Dictionary of Contemporary Finnish
- Cover of the first part
- Author: Eija-Riitta Grönros
- Cover artist: Markus Itkonen (fi)
- Language: Finnish
- Genre: Dictionary
- Publisher: Institute for the Languages of Finland
- Publication date: 2006; 19 years ago
- Pages: 713 + 739 + 691
- ISBN: 952-5446-20-4

= Dictionary of Contemporary Finnish =

Dictionary of the modern Finnish language

Dictionary of Contemporary Finnish (Kielitoimiston sanakirja, previously known as the New Dictionary of Modern Finnish) is the most recent dictionary of the modern Finnish language. It is edited by the Institute for the Languages of Finland. The current printed edition was first published in 2006 and is based on the 2004 digital version of the same name. The printed version lacks some features of the electronic version, such as the latter's index of Finnish place names (asuinpaikkahakemisto).

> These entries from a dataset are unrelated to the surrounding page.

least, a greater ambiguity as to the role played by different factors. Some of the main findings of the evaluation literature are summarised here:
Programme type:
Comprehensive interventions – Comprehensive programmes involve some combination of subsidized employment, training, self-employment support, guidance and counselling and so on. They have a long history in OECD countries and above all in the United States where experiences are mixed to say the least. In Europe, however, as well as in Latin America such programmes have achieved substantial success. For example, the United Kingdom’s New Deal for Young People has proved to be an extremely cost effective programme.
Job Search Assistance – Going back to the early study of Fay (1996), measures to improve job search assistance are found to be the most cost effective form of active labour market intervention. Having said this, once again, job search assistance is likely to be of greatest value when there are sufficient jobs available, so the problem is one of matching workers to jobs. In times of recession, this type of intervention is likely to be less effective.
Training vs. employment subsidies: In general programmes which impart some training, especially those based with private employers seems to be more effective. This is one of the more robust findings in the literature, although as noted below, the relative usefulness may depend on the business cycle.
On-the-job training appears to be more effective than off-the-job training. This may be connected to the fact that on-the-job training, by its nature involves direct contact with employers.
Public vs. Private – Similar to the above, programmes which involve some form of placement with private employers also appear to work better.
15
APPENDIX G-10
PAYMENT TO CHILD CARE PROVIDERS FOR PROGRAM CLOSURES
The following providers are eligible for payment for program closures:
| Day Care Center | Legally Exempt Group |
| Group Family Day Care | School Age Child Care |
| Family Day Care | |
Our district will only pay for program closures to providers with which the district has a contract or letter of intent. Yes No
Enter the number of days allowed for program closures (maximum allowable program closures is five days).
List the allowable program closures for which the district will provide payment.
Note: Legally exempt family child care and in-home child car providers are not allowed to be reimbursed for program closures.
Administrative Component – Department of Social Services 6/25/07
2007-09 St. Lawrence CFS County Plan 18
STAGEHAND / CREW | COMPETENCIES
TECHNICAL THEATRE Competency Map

The dictionary is monolingual and attempts to "accurately reflect standard Finnish as it is used today". It explains the meanings of most headwords and provides information about their spelling, inflected forms, stylistic register, usage, and context.

==Scope==
The dictionary consists of almost 100,000 entries. It is an expanded and modernized version of the Suomen kielen perussanakirja (Basic Dictionary of the Finnish Language), printed between 1990 and 1994 (and digitalized as the CD-Perussanakirja in 1997). Compared to the Suomen kielen perussanakirja, the 2006 edition has about 6,500 new entries and about 20,000 modified entries. Together with the Nykysuomen sanakirja, the new dictionaries form a very comprehensive collection of information on the modern Finnish language.